What inspired you to write this book?

I’ve been interested in race and anti-statism in the United States, especially among working-class people, for a long time. I’ve especially been interested in how those themes work within a long history of clashes between localism and federal power. Freedom is not something we can automatically take for granted as a good thing. I’d like to encourage readers to look over their shoulders a bit when they hear or invoke the word. It resonates deeply in the American idiom, but the kind of freedom-as-racialized-anti-statism that I explore here is a messy and oppressive element in a cluster of ideas that we call “freedom.”
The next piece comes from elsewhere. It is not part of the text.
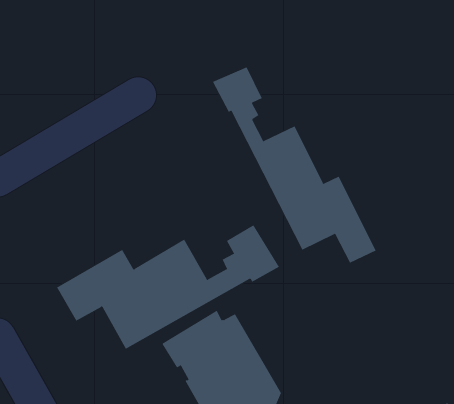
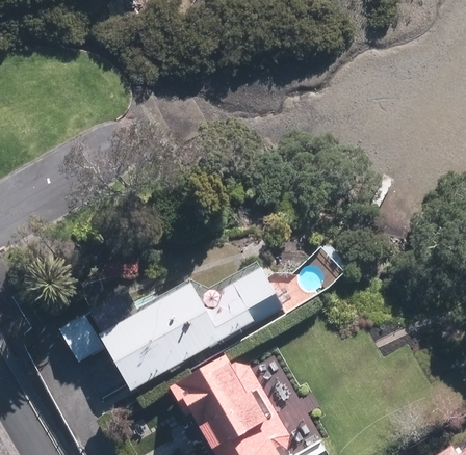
building: [212,67,377,263] -> none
Why focus on Barbour County, Alabama?

I was driving with my family from upstate New York to the Florida Panhandle, and we passed through the town of Eufaula. Seeing the contrast between an avenue of huge antebellum style mansions and the dirt-poor collapsing economy that surrounded it, my historian’s spider sense went off. George Wallace had figured powerfully in my previous book, Stayin’ Alive; when I found out that he was from Eufaula Barbour County, it seemed like fate that this was the place.

Has “freedom” long had an anti-statist meaning that liberal elites have only recently become aware of?

Liberals tend to see George Wallace’s brand of freedom as mere window dressing for segregation, but it’s more than that; as oxymoronic as it sounds, the capacity to oppress is an inescapable dimension of American freedom. Think “freedom to enslave” or “freedom to take land.” Intellectuals need to understand that, however shadowy, the freedom to oppress is part of the package of American freedom. It was in the past, and it still is now—even if the expressions and outlets have changed.

Do you see commonalities between Freedom’s Dominion and the 1619 Project?

Both projects are based on the idea that race has to be central to any serious study of American history, and that we need to think more critically about the nation’s history and challenge many themes that have been taken for granted for generations. I hope with this community study, I have brought empirical nuance and depth to questions that are too often discussed a bit simplistically.

How should people confront this resistance to the federal government’s attempts to ensure equality?

We need to insist that the federal government remain the guarantor of citizenship. The U.S. couldn’t claim to be a democracy until 1965, when Lyndon Johnson responded to the civil rights struggles by passing the Voting Rights Act. But that hardly ended the struggle, as we see so clearly today.